Le gardien
Selon les données, le boom boursier des sociétés d’intelligence artificielle a ajouté plus d’un demi-billion de dollars à la richesse des barons américains de la technologie au cours de l’année écoulée.
Les 10 principaux fondateurs et patrons américains de certaines des plus grandes entreprises technologiques du monde ont vu leurs finances gonfler à près de 2,5 milliards de dollars, contre 1,9 milliard de dollars au cours de l’année précédant la veille de Noël, selon les chiffres de Bloomberg.
Elon Musk, déjà l’homme le plus riche du monde, s’est une fois de plus révélé être l’un des plus grands gagnants alors que la ruée vers l’or de l’IA a poussé les marchés boursiers américains à des niveaux records.
La valeur nette de Musk a augmenté de près de 50 % sur un an pour atteindre 645 milliards de dollars.
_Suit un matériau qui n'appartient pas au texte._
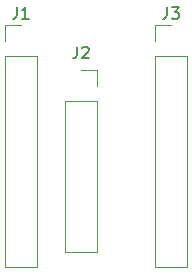
<source format=gto>
G04 #@! TF.GenerationSoftware,KiCad,Pcbnew,(6.0.2)*
G04 #@! TF.CreationDate,2025-01-10T20:51:35+01:00*
G04 #@! TF.ProjectId,adapter,61646170-7465-4722-9e6b-696361645f70,rev?*
G04 #@! TF.SameCoordinates,Original*
G04 #@! TF.FileFunction,Legend,Top*
G04 #@! TF.FilePolarity,Positive*
%FSLAX46Y46*%
G04 Gerber Fmt 4.6, Leading zero omitted, Abs format (unit mm)*
G04 Created by KiCad (PCBNEW (6.0.2)) date 2025-01-10 20:51:35*
%MOMM*%
%LPD*%
G01*
G04 APERTURE LIST*
%ADD10C,0.150000*%
%ADD11C,0.120000*%
%ADD12R,1.700000X1.700000*%
%ADD13O,1.700000X1.700000*%
G04 APERTURE END LIST*
D10*
X141906666Y-85582380D02*
X141906666Y-86296666D01*
X141859047Y-86439523D01*
X141763809Y-86534761D01*
X141620952Y-86582380D01*
X141525714Y-86582380D01*
X142335238Y-85677619D02*
X142382857Y-85630000D01*
X142478095Y-85582380D01*
X142716190Y-85582380D01*
X142811428Y-85630000D01*
X142859047Y-85677619D01*
X142906666Y-85772857D01*
X142906666Y-85868095D01*
X142859047Y-86010952D01*
X142287619Y-86582380D01*
X142906666Y-86582380D01*
X136826666Y-82227380D02*
X136826666Y-82941666D01*
X136779047Y-83084523D01*
X136683809Y-83179761D01*
X136540952Y-83227380D01*
X136445714Y-83227380D01*
X137826666Y-83227380D02*
X137255238Y-83227380D01*
X137540952Y-83227380D02*
X137540952Y-82227380D01*
X137445714Y-82370238D01*
X137350476Y-82465476D01*
X137255238Y-82513095D01*
X149526666Y-82227380D02*
X149526666Y-82941666D01*
X149479047Y-83084523D01*
X149383809Y-83179761D01*
X149240952Y-83227380D01*
X149145714Y-83227380D01*
X149907619Y-82227380D02*
X150526666Y-82227380D01*
X150193333Y-82608333D01*
X150336190Y-82608333D01*
X150431428Y-82655952D01*
X150479047Y-82703571D01*
X150526666Y-82798809D01*
X150526666Y-83036904D01*
X150479047Y-83132142D01*
X150431428Y-83179761D01*
X150336190Y-83227380D01*
X150050476Y-83227380D01*
X149955238Y-83179761D01*
X149907619Y-83132142D01*
D11*
X140910000Y-90170000D02*
X140910000Y-102930000D01*
X140910000Y-102930000D02*
X143570000Y-102930000D01*
X143570000Y-87570000D02*
X143570000Y-88900000D01*
X140910000Y-90170000D02*
X143570000Y-90170000D01*
X143570000Y-90170000D02*
X143570000Y-102930000D01*
X142240000Y-87570000D02*
X143570000Y-87570000D01*
X135830000Y-85105000D02*
X135830000Y-83775000D01*
X135830000Y-86375000D02*
X138490000Y-86375000D01*
X138490000Y-86375000D02*
X138490000Y-104215000D01*
X135830000Y-83775000D02*
X137160000Y-83775000D01*
X135830000Y-86375000D02*
X135830000Y-104215000D01*
X135830000Y-104215000D02*
X138490000Y-104215000D01*
X148530000Y-85105000D02*
X148530000Y-83775000D01*
X148530000Y-86375000D02*
X151190000Y-86375000D01*
X148530000Y-104215000D02*
X151190000Y-104215000D01*
X148530000Y-83775000D02*
X149860000Y-83775000D01*
X151190000Y-86375000D02*
X151190000Y-104215000D01*
X148530000Y-86375000D02*
X148530000Y-104215000D01*
%LPC*%
D12*
X142240000Y-88900000D03*
D13*
X142240000Y-91440000D03*
X142240000Y-93980000D03*
X142240000Y-96520000D03*
X142240000Y-99060000D03*
X142240000Y-101600000D03*
D12*
X137160000Y-85105000D03*
D13*
X137160000Y-87645000D03*
X137160000Y-90185000D03*
X137160000Y-92725000D03*
X137160000Y-95265000D03*
X137160000Y-97805000D03*
X137160000Y-100345000D03*
X137160000Y-102885000D03*
D12*
X149860000Y-85105000D03*
D13*
X149860000Y-87645000D03*
X149860000Y-90185000D03*
X149860000Y-92725000D03*
X149860000Y-95265000D03*
X149860000Y-97805000D03*
X149860000Y-100345000D03*
X149860000Y-102885000D03*
M02*

</source>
Le magnat, dont les intérêts commerciaux incluent xAI, une société d’intelligence artificielle, est devenu la première personne à disposer d’une valeur nette de plus de 500 milliards de dollars en octobre de cette année. Il pourrait devenir le premier milliardaire au monde s’il atteint les objectifs fixés par Tesla, la société de voitures électriques qu’il dirige.
Musk devance le cofondateur de Google, Larry Page, et le fondateur d’Amazon, Jeff Bezos, dans le classement général des milliardaires les plus riches du monde. La valeur de Page est estimée à 270 milliards de dollars et celle de Bezos à 255 milliards de dollars.
La concentration croissante des richesses parmi une ultra-élite a alimenté le débat sur la meilleure façon de rééquilibrer les économies, certains appelant à des impôts sur la fortune plus efficaces.
Le PDG du fabricant de puces Nvidia, Jensen Huang, a également été l’un des plus grands gagnants. La valeur de ses investissements, capitaux propres et autres actifs a augmenté de 41,8 milliards de dollars, portant sa fortune personnelle à 159 milliards de dollars. Cela le place au neuvième rang de l’indice global des milliardaires Bloomberg et au huitième rang parmi les 10 plus grands milliardaires américains de la technologie, selon un rapport distinct du Financial Times.

Huang a vendu pour près d’un milliard de dollars d’actions cette année, profitant de la flambée du cours de l’action de Nvidia. Ses puces informatiques relativement avancées constituent un élément essentiel dans la création de capacités de traitement plus puissantes requises par l’IA. Elle est devenue en octobre la première entreprise mondiale à générer un chiffre d’affaires de 5 000 milliards de dollars, soit une production supérieure à celle de certaines des plus grandes économies mondiales, comme le Japon ou l’Inde.
La richesse de Page et Sergey Brin, les co-fondateurs de Google, a augmenté respectivement d’environ 102 milliards de dollars et 92 milliards de dollars, alors que les investisseurs pariaient sur les progrès de l’entreprise en matière d’IA, y compris sur ses propres efforts internes pour construire de nouvelles puces, connues sous le nom d’unité de traitement tensoriel.
L’essor des investissements dans l’IA a été tel ces dernières années que la Banque d’Angleterre a mis en garde contre une « correction soudaine » des marchés mondiaux si la confiance des investisseurs s’avérait déplacée.
« Sur un certain nombre de mesures, les valorisations des marchés boursiers semblent tendues, en particulier pour les entreprises technologiques axées sur l’intelligence artificielle », ont déclaré les principaux responsables politiques de la banque centrale en octobre.
Cela signifie que les marchés boursiers seraient « particulièrement exposés si les attentes concernant l’impact de l’IA devenaient moins optimistes », ont-ils déclaré.
Bien que la technologie soit l’industrie dominante parmi les gagnants du classement des milliardaires, il existe également d’autres noms familiers. Bernard Arnault, président français de la société de produits de luxe LVMH, qui fabrique notamment les sacs Louis Vuitton et le champagne Dom Pérignon, a vu sa fortune augmenter de 28,5 milliards de dollars au cours de l’année écoulée. L’homme de 76 ans contrôle environ la moitié de LVMH et les analystes sont devenus plus positifs à l’égard du titre ces derniers mois, avec de fortes dépenses des riches consommateurs nord-américains.
L’Espagnol Amancio Ortega, qui détient 59 % d’Inditex, la société mère du détaillant de vêtements Zara, et de sept autres marques, a été parmi les plus grands gagnants, ajoutant 34,3 milliards de dollars à sa fortune, qui s’élève à 136 milliards de dollars. Ce résultat a été stimulé par un dividende record de 3,1 milliards d’euros du groupe de vente au détail.